マラソンは次の角を見て走る

そういえば,去年の今頃は,アルプスに登って,バルト三国ポーランドに旅行して,バカンス三昧だった.ベルリンマラソンを走ったのは10月頃だったか.

はじめてのマラソンの経験は人生観を変えた.苦行にも似た行程を沿道の応援を受けつつ,他のランナーに刺激をうけつつ,走り切ったという達成感が一番大きい.

苦行といえば,はや25kmあたりから,全身の筋肉が悲鳴を上げ始めた.特に,太ももの前の筋肉は,足が地面に接触する時の衝撃だけで痛みが走った.そんな苦行としか言えない状況で走るときに,一つだけ気をつけていたことがある.
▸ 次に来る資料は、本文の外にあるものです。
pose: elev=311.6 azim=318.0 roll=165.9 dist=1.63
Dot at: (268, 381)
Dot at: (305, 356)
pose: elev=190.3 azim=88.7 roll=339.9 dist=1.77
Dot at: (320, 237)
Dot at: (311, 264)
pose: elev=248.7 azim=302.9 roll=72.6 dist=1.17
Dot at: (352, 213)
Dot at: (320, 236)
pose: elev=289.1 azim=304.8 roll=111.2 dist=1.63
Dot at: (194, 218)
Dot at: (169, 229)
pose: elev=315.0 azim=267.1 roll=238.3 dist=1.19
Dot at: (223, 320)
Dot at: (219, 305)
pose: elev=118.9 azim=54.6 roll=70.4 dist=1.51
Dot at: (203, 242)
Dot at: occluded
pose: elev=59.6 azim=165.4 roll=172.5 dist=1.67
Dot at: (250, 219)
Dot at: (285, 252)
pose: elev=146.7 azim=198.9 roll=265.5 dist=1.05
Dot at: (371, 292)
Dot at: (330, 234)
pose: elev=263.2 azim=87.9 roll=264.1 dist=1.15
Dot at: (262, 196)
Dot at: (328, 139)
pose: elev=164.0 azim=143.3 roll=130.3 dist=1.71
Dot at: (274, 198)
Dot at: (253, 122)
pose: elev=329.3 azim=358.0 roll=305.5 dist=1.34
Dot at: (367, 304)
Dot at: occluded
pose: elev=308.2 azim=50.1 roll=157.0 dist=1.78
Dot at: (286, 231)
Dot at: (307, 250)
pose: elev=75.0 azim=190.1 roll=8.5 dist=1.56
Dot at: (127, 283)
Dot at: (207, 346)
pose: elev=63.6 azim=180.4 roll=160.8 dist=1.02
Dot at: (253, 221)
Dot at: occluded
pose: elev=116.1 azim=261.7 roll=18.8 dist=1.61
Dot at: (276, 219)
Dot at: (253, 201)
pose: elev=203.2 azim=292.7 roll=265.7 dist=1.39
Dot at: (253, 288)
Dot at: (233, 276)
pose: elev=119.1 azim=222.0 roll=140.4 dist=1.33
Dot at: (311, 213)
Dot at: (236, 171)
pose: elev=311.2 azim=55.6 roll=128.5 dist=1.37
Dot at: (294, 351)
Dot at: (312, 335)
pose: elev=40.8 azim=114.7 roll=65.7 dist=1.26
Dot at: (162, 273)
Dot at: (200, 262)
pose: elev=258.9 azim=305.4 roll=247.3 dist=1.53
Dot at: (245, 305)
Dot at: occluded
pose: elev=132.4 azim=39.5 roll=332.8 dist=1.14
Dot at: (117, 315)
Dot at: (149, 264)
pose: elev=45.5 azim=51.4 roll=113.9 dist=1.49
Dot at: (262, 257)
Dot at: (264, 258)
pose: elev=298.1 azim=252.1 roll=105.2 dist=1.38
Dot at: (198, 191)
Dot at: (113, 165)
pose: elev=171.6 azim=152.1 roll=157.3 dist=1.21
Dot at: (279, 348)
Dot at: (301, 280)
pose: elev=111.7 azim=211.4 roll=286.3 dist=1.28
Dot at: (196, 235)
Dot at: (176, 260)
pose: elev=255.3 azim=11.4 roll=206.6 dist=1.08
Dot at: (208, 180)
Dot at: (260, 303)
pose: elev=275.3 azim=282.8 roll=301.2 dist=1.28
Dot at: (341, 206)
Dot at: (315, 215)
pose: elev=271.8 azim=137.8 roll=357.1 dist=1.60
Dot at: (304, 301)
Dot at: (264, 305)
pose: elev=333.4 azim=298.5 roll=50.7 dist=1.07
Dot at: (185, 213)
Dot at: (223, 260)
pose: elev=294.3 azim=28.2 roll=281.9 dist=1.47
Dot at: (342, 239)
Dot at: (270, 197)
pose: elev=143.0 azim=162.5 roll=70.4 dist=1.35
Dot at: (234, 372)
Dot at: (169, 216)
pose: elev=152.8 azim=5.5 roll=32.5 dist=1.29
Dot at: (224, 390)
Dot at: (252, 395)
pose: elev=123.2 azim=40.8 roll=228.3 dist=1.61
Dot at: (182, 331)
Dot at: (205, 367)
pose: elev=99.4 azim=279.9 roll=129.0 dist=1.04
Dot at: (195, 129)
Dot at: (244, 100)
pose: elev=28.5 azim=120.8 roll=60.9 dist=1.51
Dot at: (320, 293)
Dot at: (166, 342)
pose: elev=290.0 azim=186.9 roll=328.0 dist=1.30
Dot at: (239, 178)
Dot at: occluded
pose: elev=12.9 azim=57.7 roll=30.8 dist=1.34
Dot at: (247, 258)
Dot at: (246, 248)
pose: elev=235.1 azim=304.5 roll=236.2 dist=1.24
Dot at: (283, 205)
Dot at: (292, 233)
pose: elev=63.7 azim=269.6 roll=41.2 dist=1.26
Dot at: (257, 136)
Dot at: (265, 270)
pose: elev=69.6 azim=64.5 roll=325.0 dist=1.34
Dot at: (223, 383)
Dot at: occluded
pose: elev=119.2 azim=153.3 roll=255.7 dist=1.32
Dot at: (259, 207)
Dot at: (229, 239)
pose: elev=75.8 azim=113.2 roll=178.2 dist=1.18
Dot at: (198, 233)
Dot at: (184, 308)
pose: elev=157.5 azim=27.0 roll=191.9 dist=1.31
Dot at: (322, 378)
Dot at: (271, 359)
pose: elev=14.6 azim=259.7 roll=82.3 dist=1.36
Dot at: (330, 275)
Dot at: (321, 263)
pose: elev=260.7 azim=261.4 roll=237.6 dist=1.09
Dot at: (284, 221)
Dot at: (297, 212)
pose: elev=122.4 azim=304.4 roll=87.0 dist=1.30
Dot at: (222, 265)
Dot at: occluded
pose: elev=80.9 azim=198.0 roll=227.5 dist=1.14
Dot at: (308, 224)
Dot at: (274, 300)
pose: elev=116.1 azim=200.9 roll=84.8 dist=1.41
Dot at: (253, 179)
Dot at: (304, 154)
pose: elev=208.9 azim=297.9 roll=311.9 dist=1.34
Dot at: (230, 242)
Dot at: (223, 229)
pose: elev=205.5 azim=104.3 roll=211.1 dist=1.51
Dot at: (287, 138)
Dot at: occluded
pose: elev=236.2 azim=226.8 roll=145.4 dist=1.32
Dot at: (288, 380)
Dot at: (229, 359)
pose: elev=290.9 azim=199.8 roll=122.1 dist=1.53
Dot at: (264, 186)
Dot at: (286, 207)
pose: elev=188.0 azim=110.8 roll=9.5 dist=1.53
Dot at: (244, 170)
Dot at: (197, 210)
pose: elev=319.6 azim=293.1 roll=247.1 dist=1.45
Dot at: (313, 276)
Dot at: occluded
それは,走り続けないことだ.目標はゴールにたどり着くことだ.頑張りすぎて,途中で倒れてしまい,結局ゴールにたどり着けないという事態だけはどうしても避けたい.(ちなみに,今の生活はそんなことも言っておられない状況だが.)

もう一つ,先週気づいたことがある.マラソンを走るときは,次の角を目指して走っていた,ということだ.42.195Kmを走るという壮大なゴールは人生に良く例えられるが,その大目的を,「次の角まで」という小さな目標に分解することで,長い道のりを走り切ることができたと思う.

「次の角まで」という目標は,精神的にもいいものだった.曲がり角を超えると景色が変わり,少しではあるが体の疲労を飛ばしてくれるように感じた.きっと,人生においても,マラソンのゴールという大きな目的と,次の曲がり角という小さな目標を両方持つことが大事なのだろう.